LOI n° 2019-180 du 8 mars 2019 visant à renforcer la prise en charge des cancers pédiatriques par la recherche, le soutien aux aidants familiaux, la formation des professionnels et le droit à l'oubli




LOI n° 2019-180 du 8 mars 2019 visant à renforcer la prise en charge des cancers pédiatriques par la recherche, le soutien aux aidants familiaux, la formation des professionnels et le droit à l'oubli (1)

NOR: SSAX1832793L
Version consolidée au 23 mars 2019


L'Assemblée nationale et le Sénat ont adopté,
Le Président de la République promulgue la loi dont la teneur suit :

Article 1
A modifié les dispositions suivantes :
Article 2
A modifié les dispositions suivantes :
Article 3
A modifié les dispositions suivantes :
Article 4
A modifié les dispositions suivantes :
Article 5
A modifié les dispositions suivantes :


Le Gouvernement remet au Parlement, au plus tard douze mois après la promulgation de la présente loi, un rapport relatif à la prise en charge de la douleur, en particulier par les centres d'oncologie pédiatrique.
Ce rapport précise notamment les moyens mis en œuvre pour le dépistage et le traitement de la douleur des enfants dans le cadre des soins qu'ils reçoivent. Il dresse un état des lieux de la formation spécifique, initiale et continue, des professionnels de santé qui interviennent en oncologie pédiatrique ainsi que des centres dédiés à la douleur dans notre pays et des effectifs qui s'y consacrent. Il étudie l'accès des enfants et des adolescents atteints de cancer à des médicaments et des traitements adaptés et la mise à disposition de formules pédiatriques spécifiques. Enfin, il étudie l'opportunité de mettre en place un quatrième « plan douleur ».
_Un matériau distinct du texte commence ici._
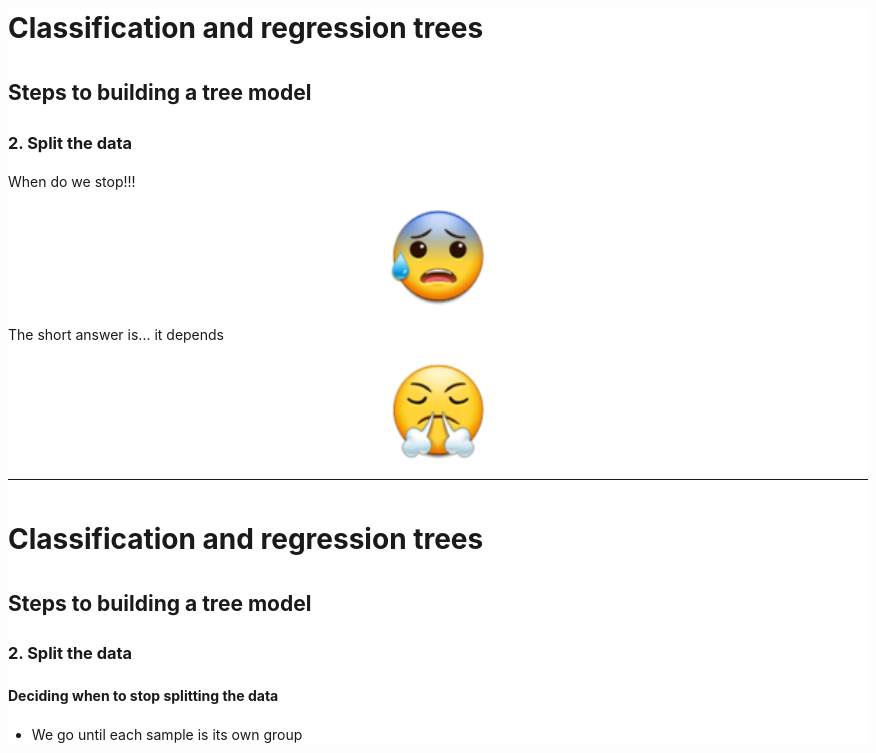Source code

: 
# Classification and regression trees
## Steps to building a tree model
### 2. Split the data

When do we stop!!!

<div style='text-align:center;'>
<img src="assets/img/presence_absence/face-with-open-mouth-and-cold-sweat_1f630.png"
height="100px"></img>
</div>

The short answer is... it depends

<div style='text-align:center;'>
<img src="assets/img/presence_absence/face-with-look-of-triumph_1f624.png"
height="100px"></img>
</div>

---

# Classification and regression trees
## Steps to building a tree model
### 2. Split the data
#### Deciding when to stop splitting the data
- We go until each sample is its own group

<div style='text-align:center;'>
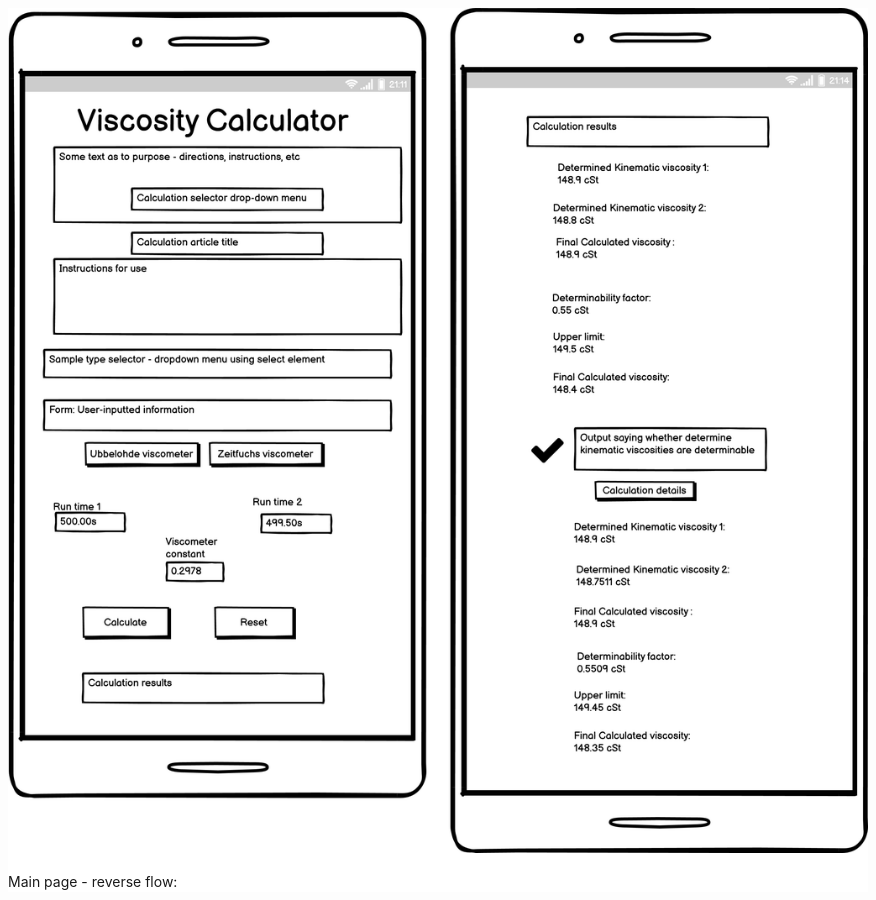 ![index-suspended-flow-mobile-final](images/wireframes/final/index-suspended-flow-mobile-final.png)

Main page - reverse flow:<br>
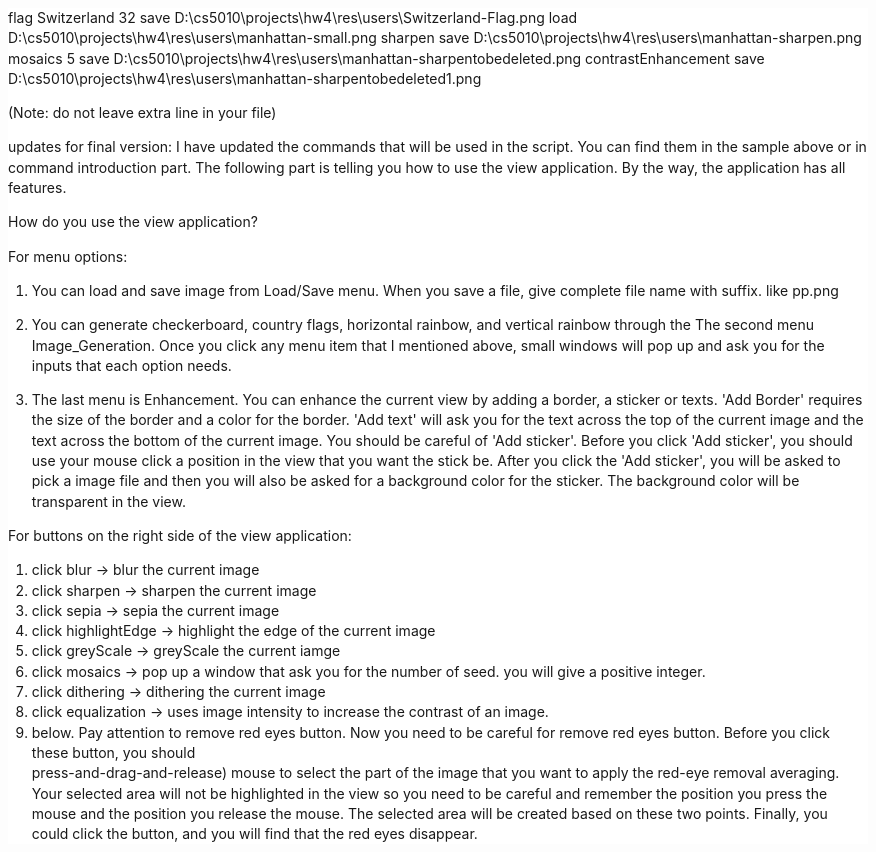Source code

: flag Switzerland 32
save D:\cs5010\projects\hw4\res\users\Switzerland-Flag.png
load D:\cs5010\projects\hw4\res\users\manhattan-small.png
sharpen
save D:\cs5010\projects\hw4\res\users\manhattan-sharpen.png
mosaics 5
save D:\cs5010\projects\hw4\res\users\manhattan-sharpentobedeleted.png
contrastEnhancement
save D:\cs5010\projects\hw4\res\users\manhattan-sharpentobedeleted1.png

(Note: do not leave extra line in your file)

updates for final version:
I have updated the commands that will be used in the script. You can find them in the sample above or in command introduction part.
The following part is telling you how to use the view application. By the way, the application has all features.


How do you use the view application?

For menu options:
1. You can load and save image from Load/Save menu. When you save a file, give complete file name
   with suffix. like pp.png
   
2. You can generate checkerboard, country flags, horizontal rainbow, and vertical rainbow through the 
   The second menu Image_Generation. Once you click any menu item that I mentioned above, small windows will
   pop up and ask you for the inputs that each option needs. 
3. The last menu is Enhancement.  You can enhance the current view by adding a border, a sticker or 
   texts.  'Add Border' requires the size of the border and a color for the border. 'Add text' will ask you for
   the text across the top of the current image and the text across the bottom of the current image. You should be careful of
   'Add sticker'. Before you click 'Add sticker', you should use your mouse click a position in the view that you want the stick
   be. After you click the 'Add sticker', you will be asked to pick a image file and then you will also be asked for a background color
   for the sticker. The background color will be transparent in the view.

For buttons on the right side of the view application:
1. click blur -> blur the current image 
2. click sharpen -> sharpen the current image
3. click sepia -> sepia the current image
4. click highlightEdge -> highlight the edge of the current image
5. click greyScale -> greyScale the current iamge
6. click mosaics -> pop up a window that ask you for the number of seed. you will give a positive integer.
7. click dithering -> dithering the current image
8. click equalization -> uses image intensity to increase the contrast of an image.
9. below.
Pay attention to remove red eyes button.
Now you need to be careful for remove red eyes button. Before you click these button, you should  
press-and-drag-and-release) mouse to select the part of the image that you want to apply the red-eye removal averaging.
Your selected area will not be highlighted in the view so you need to be careful and remember the position you press the mouse and the position
you release the mouse. The selected area will be created based on these two points. Finally, you could click the button, and you will find that the red eyes disappear.
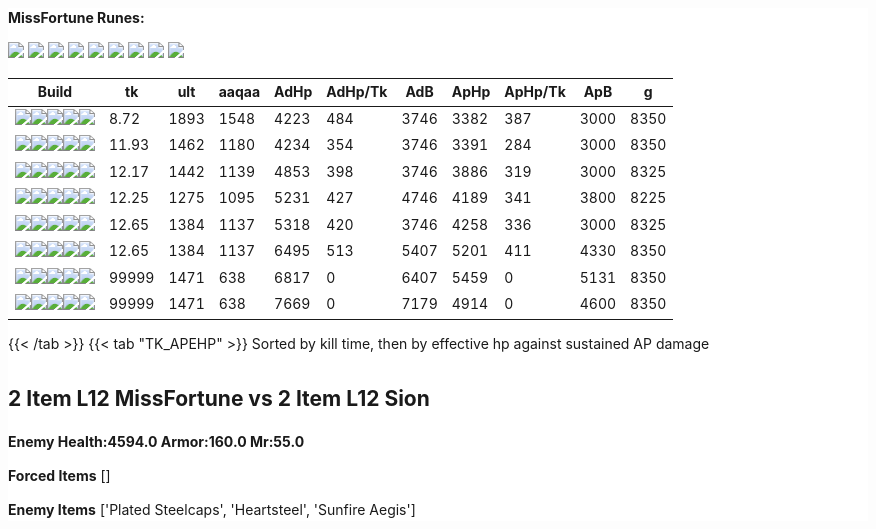 

**MissFortune Runes:**


![](/Styles/Precision/PressTheAttack/PressTheAttack.png)
![](/Styles/Precision/Overheal.png)
![](/Styles/Precision/LegendAlacrity/LegendAlacrity.png)
![](/Styles/Precision/CoupDeGrace/CoupDeGrace.png)
![](/Styles/Sorcery/ManaflowBand/ManaflowBand.png)
![](/Styles/Sorcery/GatheringStorm/GatheringStorm.png)
![](/StatMods/StatModsAttackSpeedIcon.png)
![](/StatMods/StatModsAdaptiveForceIcon.png)
![](/StatMods/StatModsArmorIcon.png)





 Build |tk|ult|aaqaa|AdHp|AdHp/Tk|AdB|ApHp|ApHp/Tk|ApB|g
-|-|-|-|-|-|-|-|-|-|-
![](/item/3153.png)![](/item/3036.png)![](/item/1001.png)![](/item/1055.png)![](/item/1038.png)|8.72|1893|1548|4223|484|3746|3382|387|3000|8350
![](/item/3153.png)![](/item/6696.png)![](/item/1001.png)![](/item/1055.png)![](/item/1038.png)|11.93|1462|1180|4234|354|3746|3391|284|3000|8350
![](/item/3153.png)![](/item/3074.png)![](/item/1001.png)![](/item/1055.png)![](/item/1037.png)|12.17|1442|1139|4853|398|3746|3886|319|3000|8325
![](/item/3153.png)![](/item/3161.png)![](/item/1001.png)![](/item/1055.png)![](/item/1037.png)|12.25|1275|1095|5231|427|4746|4189|341|3800|8225
![](/item/3153.png)![](/item/3072.png)![](/item/1001.png)![](/item/1055.png)![](/item/1037.png)|12.65|1384|1137|5318|420|3746|4258|336|3000|8325
![](/item/3153.png)![](/item/6673.png)![](/item/1001.png)![](/item/1055.png)![](/item/1038.png)|12.65|1384|1137|6495|513|5407|5201|411|4330|8350
![](/item/6673.png)![](/item/3161.png)![](/item/1001.png)![](/item/1055.png)![](/item/1038.png)|99999|1471|638|6817|0|6407|5459|0|5131|8350
![](/item/6673.png)![](/item/6333.png)![](/item/1001.png)![](/item/1055.png)![](/item/1038.png)|99999|1471|638|7669|0|7179|4914|0|4600|8350
{{< /tab >}}
{{< tab "TK_APEHP" >}}
Sorted by kill time, then by effective hp against sustained AP damage
## 2 Item L12 MissFortune vs 2 Item L12 Sion

**Enemy Health:4594.0 Armor:160.0 Mr:55.0**


**Forced Items** []








**Enemy Items** ['Plated Steelcaps', 'Heartsteel', 'Sunfire Aegis']


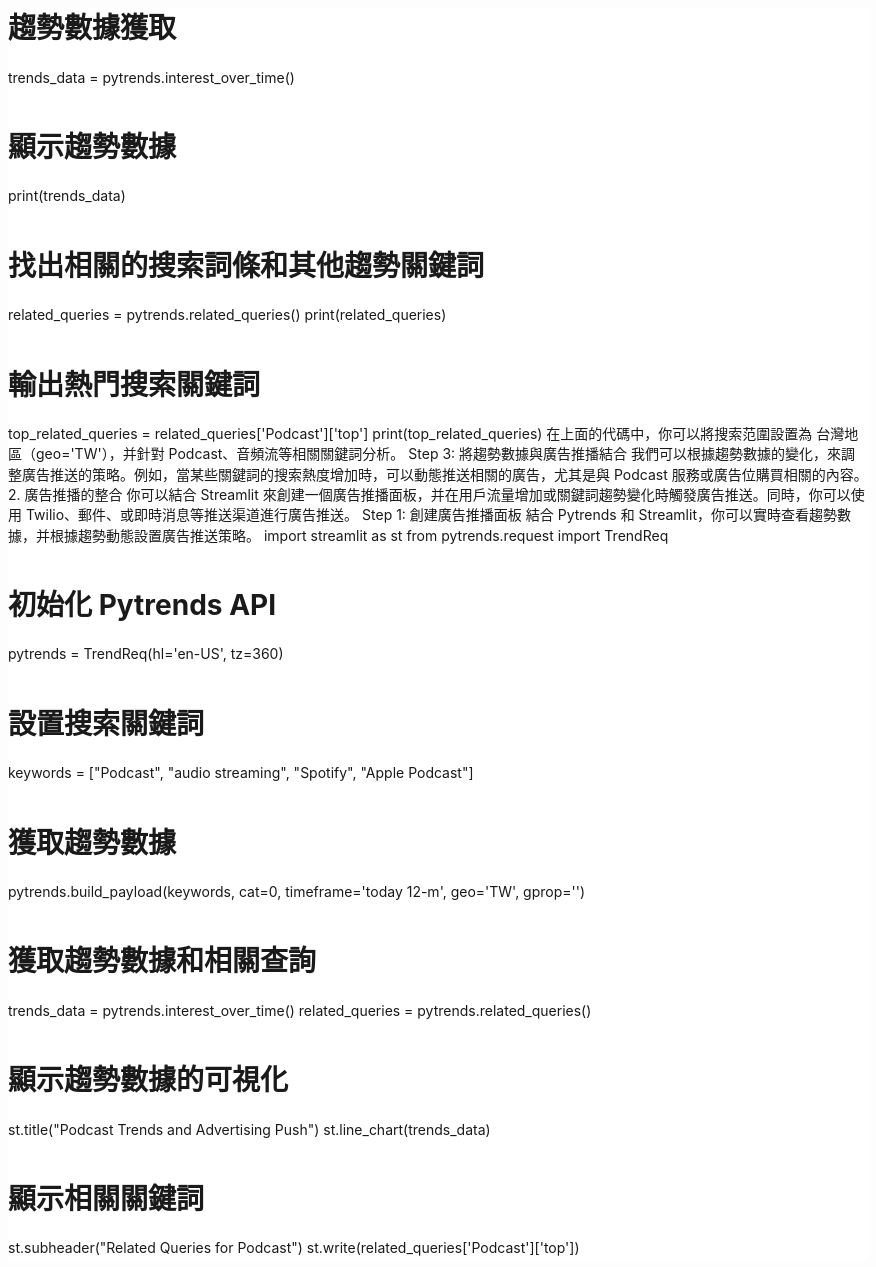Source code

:# 趨勢數據獲取
trends_data = pytrends.interest_over_time()

# 顯示趨勢數據
print(trends_data)

# 找出相關的搜索詞條和其他趨勢關鍵詞
related_queries = pytrends.related_queries()
print(related_queries)

# 輸出熱門搜索關鍵詞
top_related_queries = related_queries['Podcast']['top']
print(top_related_queries)
在上面的代碼中，你可以將搜索范圍設置為 台灣地區（geo='TW'），并針對 Podcast、音頻流等相關關鍵詞分析。
Step 3: 將趨勢數據與廣告推播結合
我們可以根據趨勢數據的變化，來調整廣告推送的策略。例如，當某些關鍵詞的搜索熱度增加時，可以動態推送相關的廣告，尤其是與 Podcast 服務或廣告位購買相關的內容。
2. 廣告推播的整合
你可以結合 Streamlit 來創建一個廣告推播面板，并在用戶流量增加或關鍵詞趨勢變化時觸發廣告推送。同時，你可以使用 Twilio、郵件、或即時消息等推送渠道進行廣告推送。
Step 1: 創建廣告推播面板
結合 Pytrends 和 Streamlit，你可以實時查看趨勢數據，并根據趨勢動態設置廣告推送策略。
import streamlit as st
from pytrends.request import TrendReq

# 初始化 Pytrends API
pytrends = TrendReq(hl='en-US', tz=360)

# 設置搜索關鍵詞
keywords = ["Podcast", "audio streaming", "Spotify", "Apple Podcast"]

# 獲取趨勢數據
pytrends.build_payload(keywords, cat=0, timeframe='today 12-m', geo='TW', gprop='')

# 獲取趨勢數據和相關查詢
trends_data = pytrends.interest_over_time()
related_queries = pytrends.related_queries()

# 顯示趨勢數據的可視化
st.title("Podcast Trends and Advertising Push")
st.line_chart(trends_data)

# 顯示相關關鍵詞
st.subheader("Related Queries for Podcast")
st.write(related_queries['Podcast']['top'])
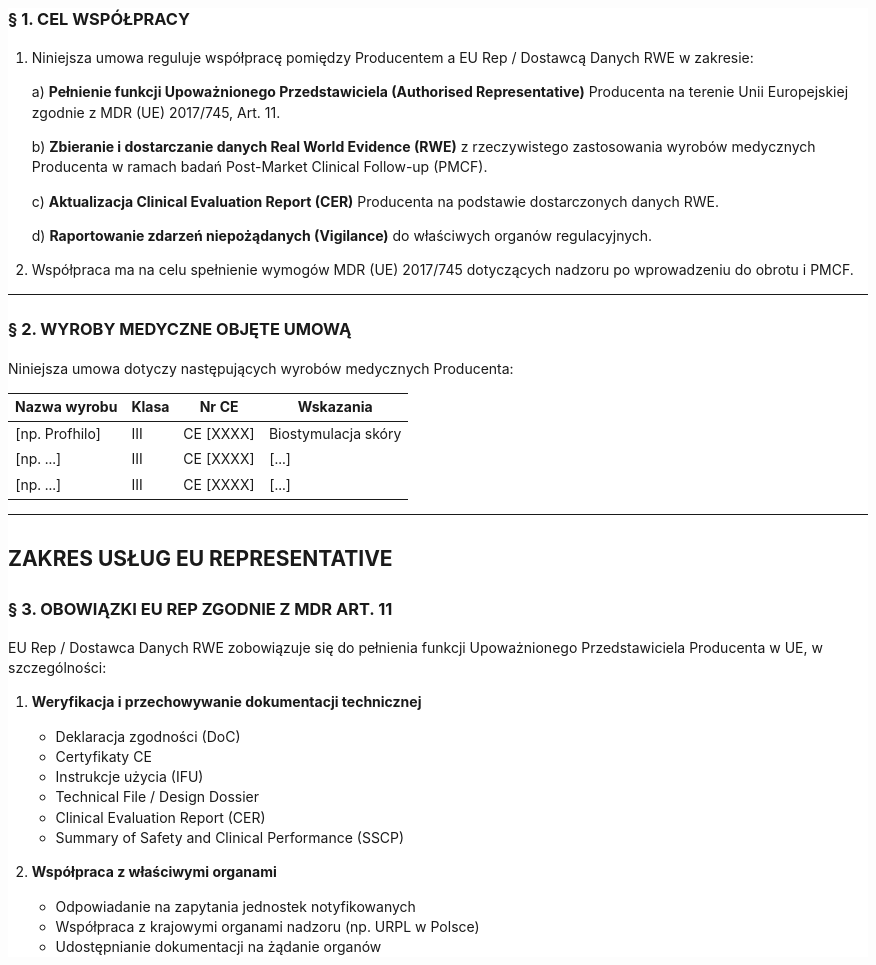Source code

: ### § 1. CEL WSPÓŁPRACY

1. Niniejsza umowa reguluje współpracę pomiędzy Producentem a EU Rep / Dostawcą Danych RWE w zakresie:

   a) **Pełnienie funkcji Upoważnionego Przedstawiciela (Authorised Representative)** Producenta na terenie Unii Europejskiej zgodnie z MDR (UE) 2017/745, Art. 11.

   b) **Zbieranie i dostarczanie danych Real World Evidence (RWE)** z rzeczywistego zastosowania wyrobów medycznych Producenta w ramach badań Post-Market Clinical Follow-up (PMCF).

   c) **Aktualizacja Clinical Evaluation Report (CER)** Producenta na podstawie dostarczonych danych RWE.

   d) **Raportowanie zdarzeń niepożądanych (Vigilance)** do właściwych organów regulacyjnych.

2. Współpraca ma na celu spełnienie wymogów MDR (UE) 2017/745 dotyczących nadzoru po wprowadzeniu do obrotu i PMCF.

---

### § 2. WYROBY MEDYCZNE OBJĘTE UMOWĄ

Niniejsza umowa dotyczy następujących wyrobów medycznych Producenta:

| Nazwa wyrobu | Klasa | Nr CE | Wskazania |
|--------------|-------|-------|-----------|
| [np. Profhilo] | III | CE [XXXX] | Biostymulacja skóry |
| [np. ...] | III | CE [XXXX] | [...] |
| [np. ...] | III | CE [XXXX] | [...] |

---

## ZAKRES USŁUG EU REPRESENTATIVE

### § 3. OBOWIĄZKI EU REP ZGODNIE Z MDR ART. 11

EU Rep / Dostawca Danych RWE zobowiązuje się do pełnienia funkcji Upoważnionego Przedstawiciela Producenta w UE, w szczególności:

1. **Weryfikacja i przechowywanie dokumentacji technicznej**
   - Deklaracja zgodności (DoC)
   - Certyfikaty CE
   - Instrukcje użycia (IFU)
   - Technical File / Design Dossier
   - Clinical Evaluation Report (CER)
   - Summary of Safety and Clinical Performance (SSCP)

2. **Współpraca z właściwymi organami**
   - Odpowiadanie na zapytania jednostek notyfikowanych
   - Współpraca z krajowymi organami nadzoru (np. URPL w Polsce)
   - Udostępnianie dokumentacji na żądanie organów
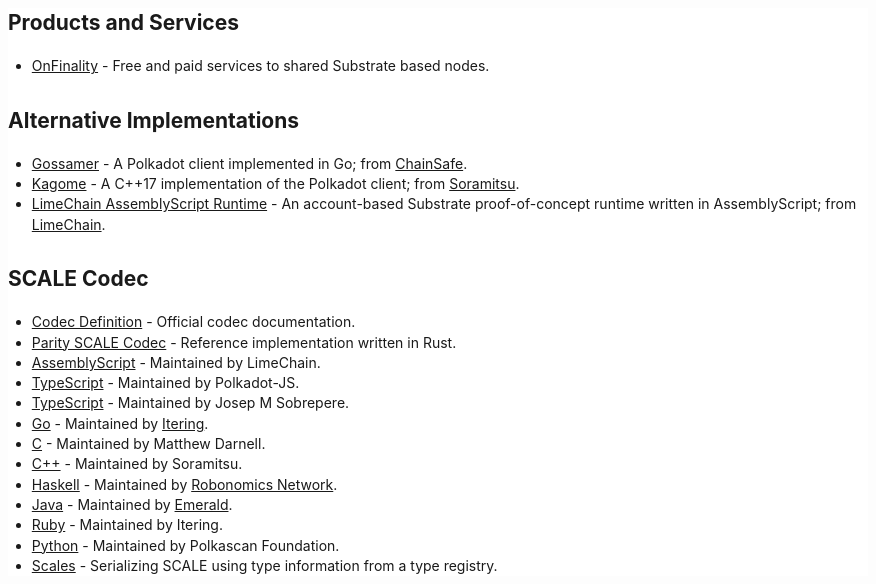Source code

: 
## Products and Services

- [OnFinality](https://onfinality.io) - Free and paid services to shared Substrate based
  nodes.

## Alternative Implementations

- [Gossamer](https://github.com/ChainSafe/gossamer) - A Polkadot client implemented in Go; from
  [ChainSafe](https://chainsafe.io/).
- [Kagome](https://kagome.readthedocs.io/en/latest/) - A C++17 implementation of the Polkadot client;
  from [Soramitsu](http://www.soramitsu.co.jp/).
- [LimeChain AssemblyScript Runtime](https://github.com/LimeChain/as-substrate-runtime) - An
  account-based Substrate proof-of-concept runtime written in AssemblyScript; from
  [LimeChain](https://limechain.tech/).

## SCALE Codec

- [Codec Definition](https://docs.substrate.io/v3/advanced/scale-codec/) - Official
  codec documentation.
- [Parity SCALE Codec](https://github.com/paritytech/parity-scale-codec) - Reference implementation
  written in Rust.
- [AssemblyScript](https://github.com/LimeChain/as-scale-codec) - Maintained by LimeChain.
- [TypeScript](https://github.com/polkadot-js/api/tree/master/packages/types) - Maintained by
  Polkadot-JS.
- [TypeScript](https://github.com/unstoppablejs/unstoppablejs/tree/main/packages/scale-ts#scale-ts) - Maintained by
  Josep M Sobrepere.
- [Go](https://github.com/itering/scale.go) - Maintained by [Itering](https://www.itering.com/).
- [C](https://github.com/MatthewDarnell/cScale) - Maintained by Matthew Darnell.
- [C++](https://github.com/soramitsu/kagome/tree/master/core/scale) - Maintained by Soramitsu.
- [Haskell](https://github.com/airalab/hs-web3/tree/master/src/Codec) - Maintained by
  [Robonomics Network](https://robonomics.network/).
- [Java](https://github.com/emeraldpay/polkaj/tree/master/polkaj-scale) - Maintained by
  [Emerald](https://emerald.cash/).
- [Ruby](https://github.com/itering/scale.rb) - Maintained by Itering.
- [Python](https://github.com/polkascan/py-scale-codec) - Maintained by Polkascan Foundation.
- [Scales](https://github.com/virto-network/scales) - Serializing SCALE using type information from a type registry.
Les signataires de la convention nationale mentionnée à l'article L. 1141-2 du code de la santé publique engagent au plus tard dans un délai de six mois à compter de la publication de la présente loi une négociation sur la possibilité d'appliquer à l'ensemble des pathologies cancéreuses le délai de cinq ans prévu au quatrième alinéa de l'article L. 1141-5 du même code pour les pathologies cancéreuses survenues avant l'âge de dix-huit ans.
En cas de carence des signataires de la convention, l'âge et les délais mentionnés au même article L. 1141-5 peuvent être fixés par décret en Conseil d'Etat. L'âge ne peut être inférieur ni les délais supérieurs à ceux fixés au quatrième alinéa dudit article L. 1141-5.


Le Gouvernement remet au Parlement, au plus tard douze mois après la promulgation de la présente loi, un rapport relatif à l'application de la convention dite « AERAS » (« s'Assurer et Emprunter avec un Risque Aggravé de Santé ») et à l'accès au crédit des personnes présentant un problème grave de santé, notamment celles ayant souffert d'un cancer pédiatrique.
Ce rapport précise notamment les possibilités d'évolution du dispositif pour une prise en compte des pathologies cancéreuses survenues avant l'âge de vingt et un ans, un accroissement des sanctions en cas de manquements à la convention et une définition d'indicateurs pérennes de résultats.


Le Gouvernement remet au Parlement, chaque année, un rapport relatif à l'ensemble des financements publics alloués à la recherche sur les cancers pédiatriques. Ce rapport précise les volumes financiers annuels et pluriannuels dédiés aux programmes de recherche sur les cancers de l'enfant et de l'adolescent. Ce rapport précise les avancées obtenues ainsi que les projets scientifiques engagés en la matière.
La présente loi sera exécutée comme loi de l'Etat.


Fait à Paris, le 8 mars 2019.


Emmanuel Macron

Par le Président de la République :


Le Premier ministre,

Edouard Philippe


La garde des sceaux, ministre de la justice,

Nicole Belloubet


La ministre des solidarités et de la santé,

Agnès Buzyn


Le ministre de l'économie et des finances,

Bruno Le Maire


La ministre du travail,

Muriel Pénicaud


Le ministre de l'action et des comptes publics,

Gérald Darmanin


La ministre de l'enseignement supérieur, de la recherche et de l'innovation,

Frédérique Vidal


(1) Travaux préparatoires : loi n° 2019-180.

Assemblée nationale :

Proposition de loi n° 1328 ;

Rapport de Mme Nathalie Elimas, au nom de la commission des lois, n° 1416 ;

Discussion et adoption le 29 novembre 2018 (TA n° 197).

Sénat :

Proposition de loi, adoptée par l'Assemblée nationale, n° 167 (2018-2019) ;

Rapport de Mme Jocelyne Guidez, au nom de la commission des affaires sociales, n° 306 (2018-2019) ;

Texte de la commission n° 307 (2018-2019) ;

Discussion et adoption le 21 février 2019 (TA n° 69, 2018-2019).